Dorian understood before Ashaya. “A direct reflection of the twinning in the PsyNet, one good, one bad?”
“No,” Ashaya whispered. “It’s not that clean-cut, not yet. I have fragments of badness and she has some goodness.”
Nobody said anything to dispute that, but they all knew that even if she was right, Faith was an F-Psy who never saw an untrue future. If steps weren’t taken to prevent it, her vision would one day come true.
And Amara Aleine would bathe in the blood of innocents.
Five minutes later, Faith stared at the dull green of the paint on the landing as she and Vaughn made their way out of the building. She found herself torn over whether or not to share a different vision with Vaughn. Usually, it wasn’t even a question, but this one was so riddled with emotional land mines, she wasn’t sure she wanted the weight of it on his shoulders…
Then he made up her mind for her. “Spill it, Red,” he drawled as they emerged onto a street drenched with the smell of the salt water coming off the bay. “I can hear you thinking.”

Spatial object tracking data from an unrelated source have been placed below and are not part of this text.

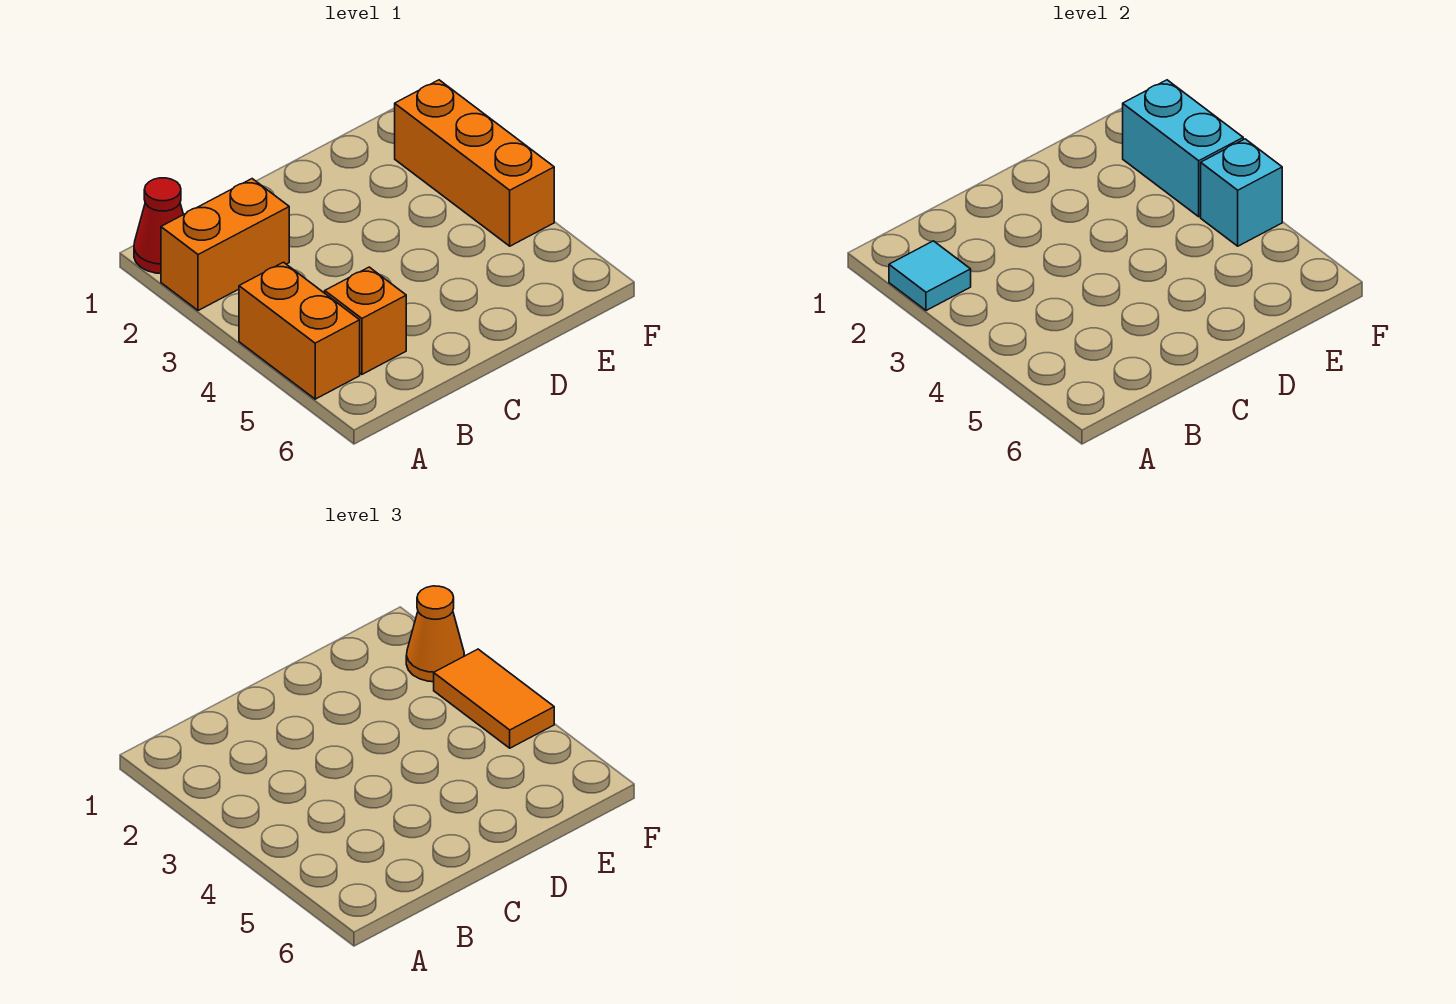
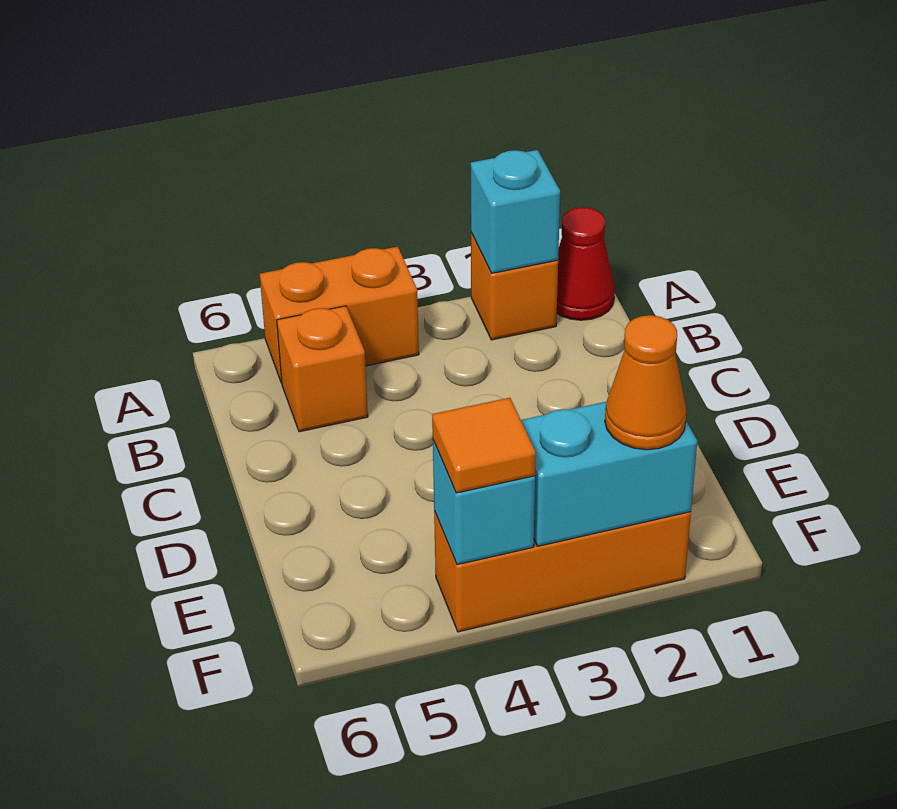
orange brick A2:B2 level 1 -> orange brick A2 level 1
cyan tile A2 level 2 -> cyan brick A2 level 2
orange tile F3:F4 level 3 -> orange tile F4 level 3

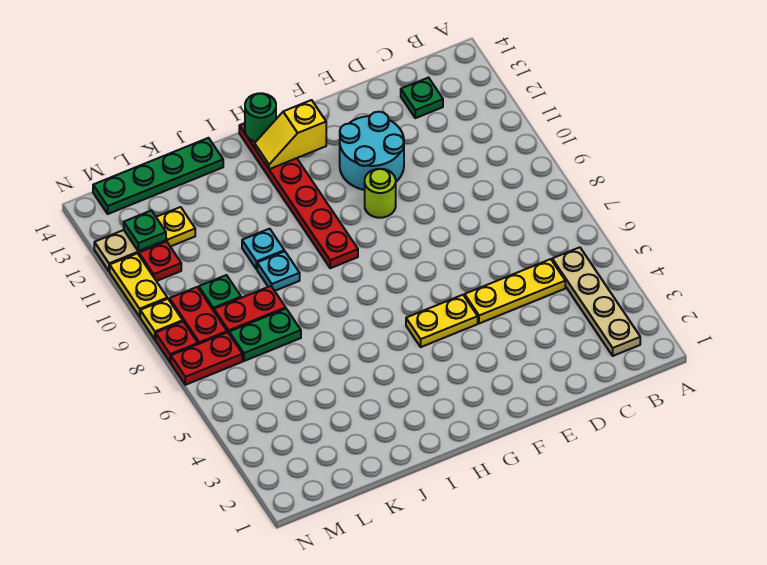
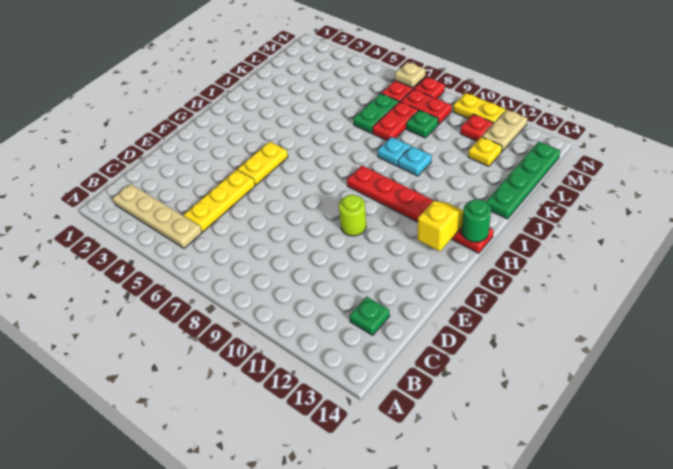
cyan round brick E11:F12 level 1 -> none
green plate M12 level 2 -> none
none -> tan plate N7 level 2
yellow plate N9 level 1 -> none

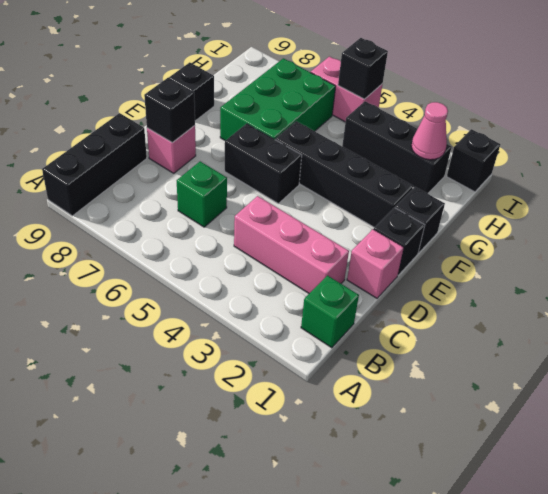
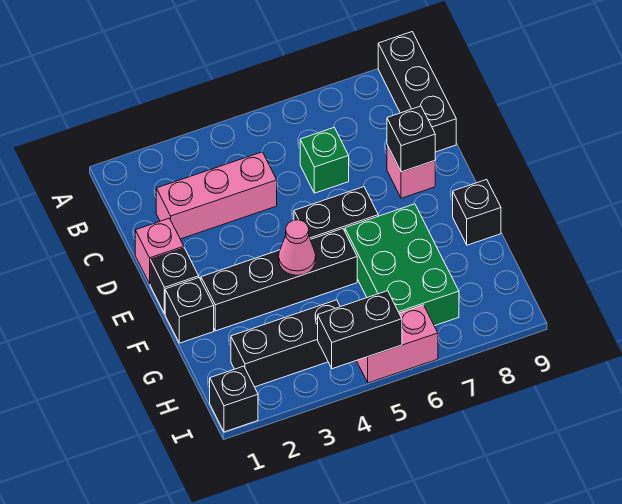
green brick B1 level 1 -> none
pink cone H2 level 2 -> pink cone F4 level 2
black brick I5 level 2 -> black brick I4:I5 level 2

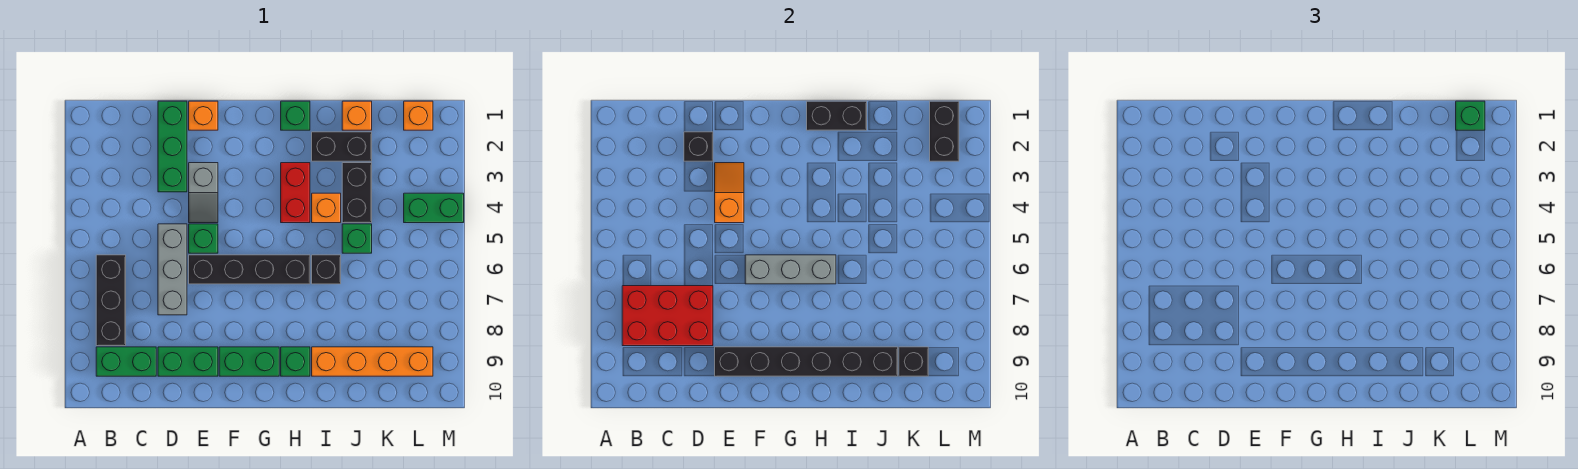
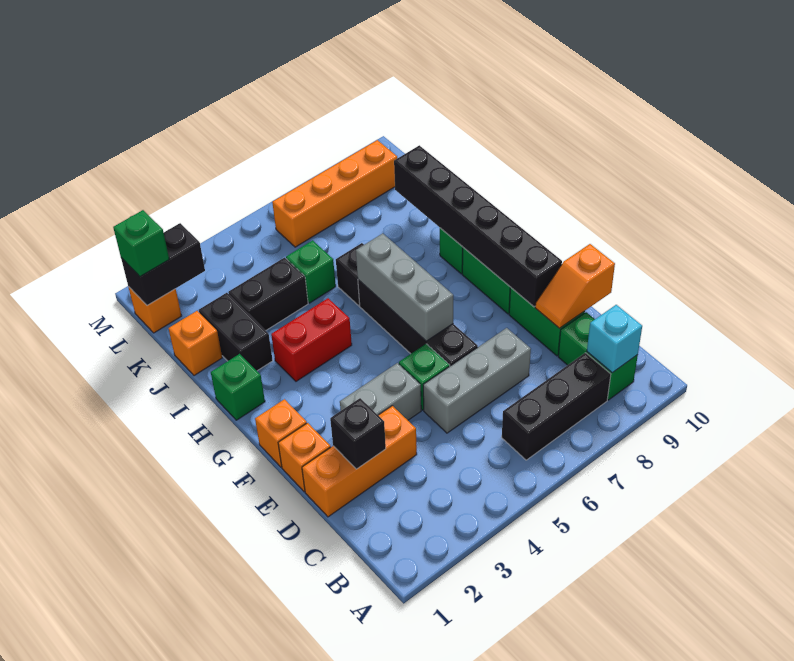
red brick B7:D8 level 2 -> none
none -> cyan brick B9 level 2
green brick D1:D3 level 1 -> orange brick D1:D3 level 1
grey slope E3:E4 level 1 top 3 -> grey brick E3:E4 level 1
orange slope E3:E4 level 2 top 4 -> orange slope D9:D10 level 2 top 10
black brick H1:I1 level 2 -> none
orange brick I4 level 1 -> orange brick F1 level 1
orange brick I9:L9 level 1 -> orange brick L6:L9 level 1
black brick K9 level 2 -> none
green brick L4:M4 level 1 -> none

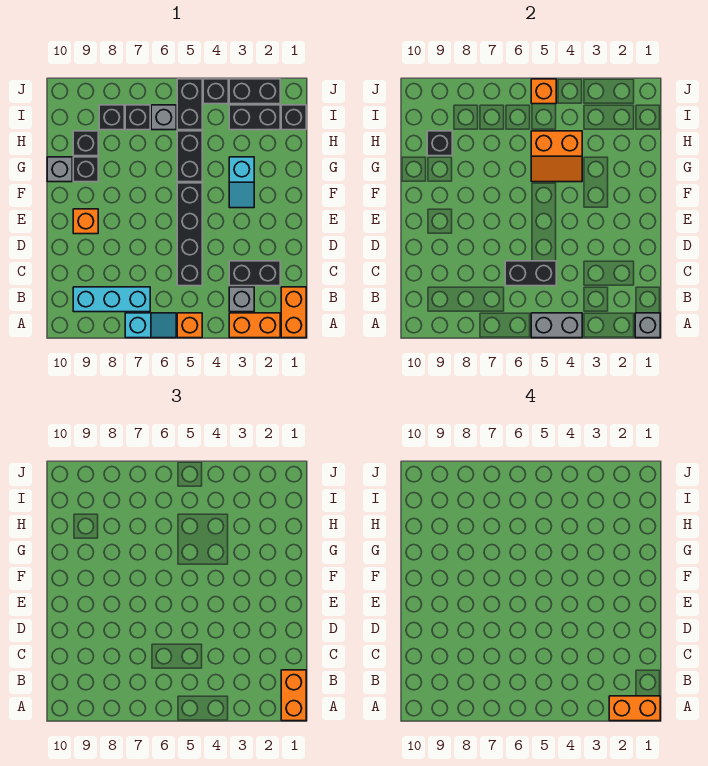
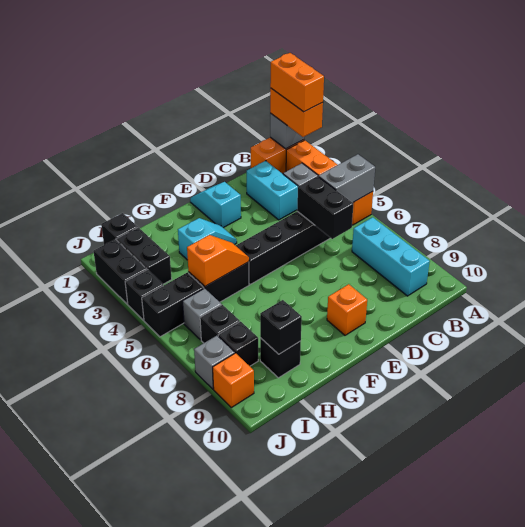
orange brick A1:B1 level 3 -> orange brick A1:A2 level 3
grey brick A4:A5 level 2 -> grey brick A5:B5 level 2
cyan slope A6:A7 level 1 top 7 -> cyan slope E1:E2 level 1 top 2
black brick C2:C3 level 1 -> cyan brick C2:C3 level 1
orange slope G4:H5 level 2 top H -> orange slope G5:H5 level 2 top H
black brick G9 level 1 -> none
grey brick G10 level 1 -> grey brick J8 level 1
orange brick J5 level 2 -> orange brick J9 level 1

“I saw something about Dorian a while back,” she admitted, “around the time we mated.” She’d glimpsed him as a leopard, a creature with eyes more green than blue and dark facial markings. “I never told him because it was a distant knowing. Years, I thought… and the future can change.”
“You going to tell me the details of the vision?”
Having come this far, she couldn’t retreat. She told him. “I didn’t want to give him false hope-what if it never came true?”
“Hell of a thing,” he whispered, shaking his head. “You really think he might be able to shift one day?”
“I used to.” She blew out a shuddering breath. “That vision is gone, Vaughn. Something’s changed.”
“What do you see now?”
“Nothing.” She gripped his hand. “I see nothing at all around Dorian now. I don’t know if it’s because his future is in flux-”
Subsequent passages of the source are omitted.